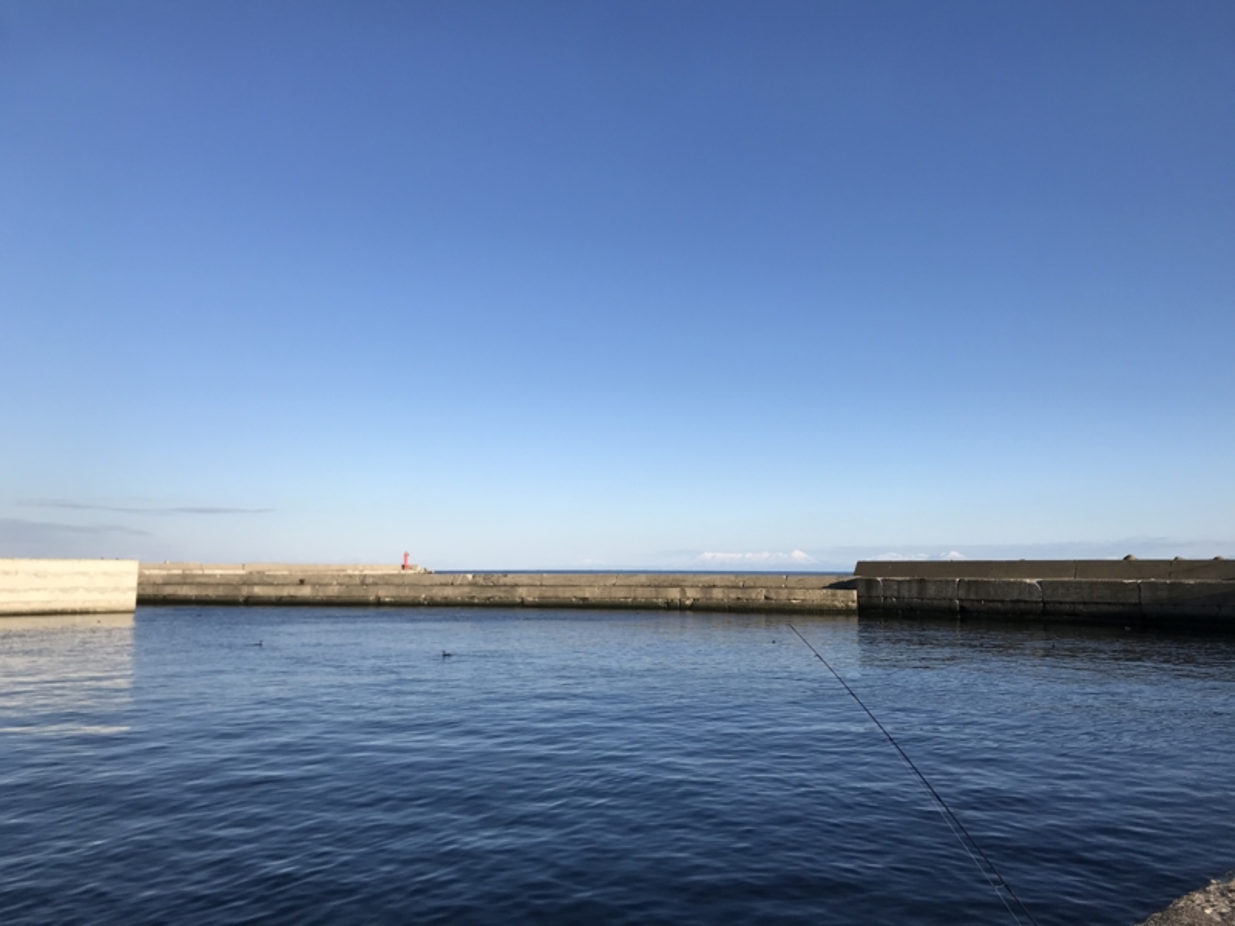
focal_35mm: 28
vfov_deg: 49.7
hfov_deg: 63.4
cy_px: 463
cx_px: 618
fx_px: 999
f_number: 1.8
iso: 20
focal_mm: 3.99
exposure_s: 1/2740
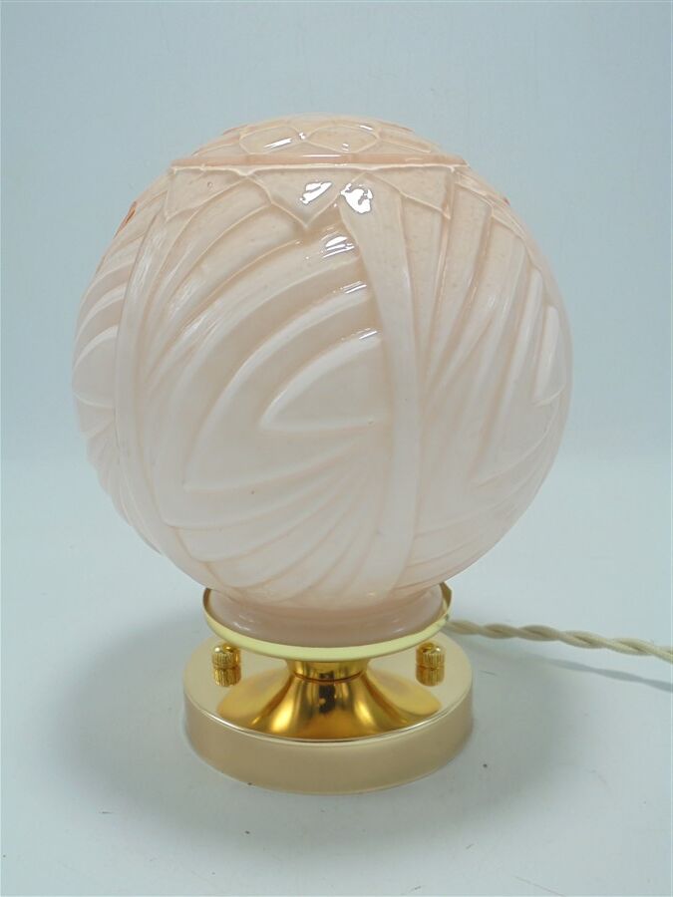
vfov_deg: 49.0
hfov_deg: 37.7
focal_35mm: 38
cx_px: 336
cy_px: 448
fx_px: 985
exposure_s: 1/80
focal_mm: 6.9
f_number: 4.2
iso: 100
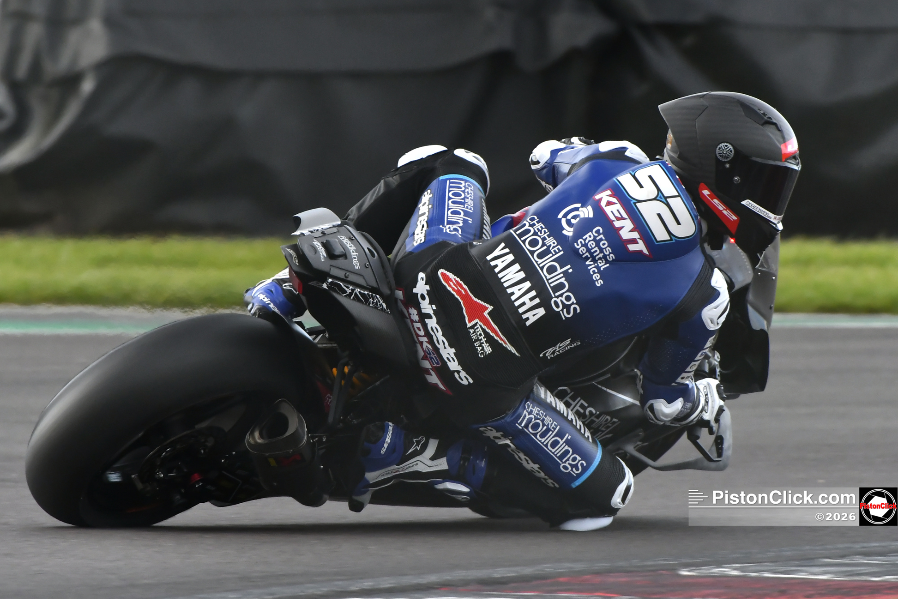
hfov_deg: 2.3
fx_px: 22447
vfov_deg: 1.5
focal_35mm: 900
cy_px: 300
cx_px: 449
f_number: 8
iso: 1400
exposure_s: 1/500
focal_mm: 600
+ + + + +
# Exercise objective:
Please print exactly the lines running from the line with "exposure_s: 1/2740" through the final line of the material, and nothing more. Keep pictures out.

# Task response:
exposure_s: 1/2740
vfov_deg: 49.0
hfov_deg: 37.7
focal_35mm: 38
cx_px: 336
cy_px: 448
fx_px: 985
exposure_s: 1/80
focal_mm: 6.9
f_number: 4.2
iso: 100
hfov_deg: 2.3
fx_px: 22447
vfov_deg: 1.5
focal_35mm: 900
cy_px: 300
cx_px: 449
f_number: 8
iso: 1400
exposure_s: 1/500
focal_mm: 600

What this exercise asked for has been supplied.